In 1986 they recorded a sample in Tarragona, which was distributed manually. The following year Lluís Gavaldà moved to the United States, pausing the activity of the group. When he came back, the band was reinforced with Ramon Vidal, a guitar player, and a new section, Els Vents de Baiona ("The winds of Baiona", sax and trumpets).

The first album is named like the name of the group, and appears in 1989. It is a mix of rockabilly and ska, among other genres. It has clear links with british rock, with references towards groups like The Jam or The Specials. Songs like Terra Billy (Billy Land) or No N'hi Ha Prou Amb Ser Català (Being Catalan Is Not Enough) are examples of their political claims.
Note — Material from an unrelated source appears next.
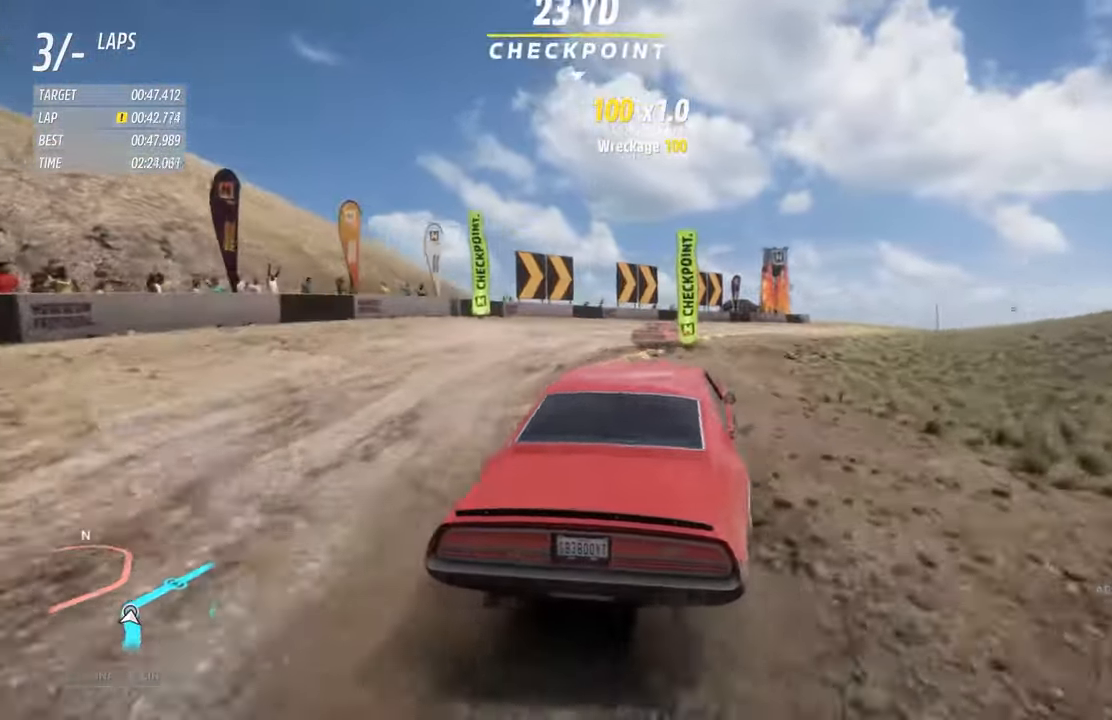
{"buttons": ["R2"], "left_stick": "right", "right_stick": "center", "events": [[200, "left_stick", "center"], [383, "left_stick", "right"]]}
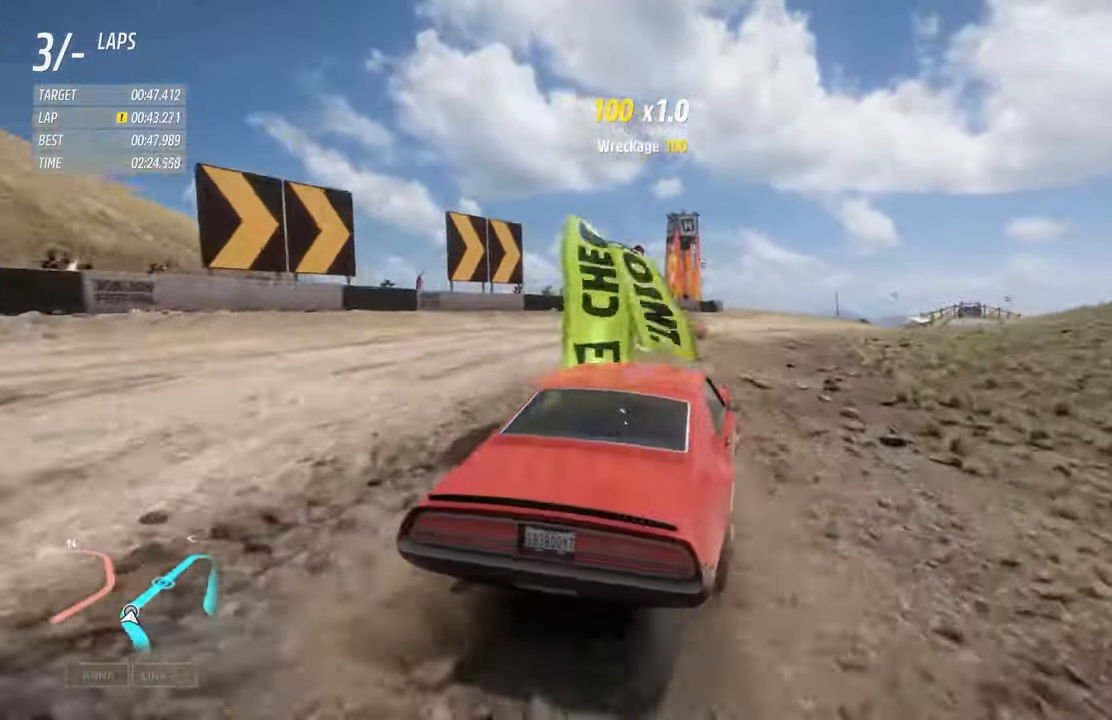
{"buttons": ["R2"], "left_stick": "center", "right_stick": "center", "events": [[366, "left_stick", "center"]]}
Two years after, they recorded Calla i Balla! ("Shut up and dance", DiscMedi, 1991), the second album. They achieved a better sound and became stronger in their local criticism with songs like Tarragona M'esborrona (in English, "Tarragona horrifies me") or Constantí, Molta Merda I Poc Vi (Constantí, a Lot of Shit and Little Wine). This trend is maintained in the following album Fruits Sex (Nuts, with the similar pronunciation of the word Secs with Sex, DiscMedi, 1992), through which they reached the sound quality that defines the first period, adding to the band the guitarist Marc Grau (the producer of the group) and the pianist Toni Saigi.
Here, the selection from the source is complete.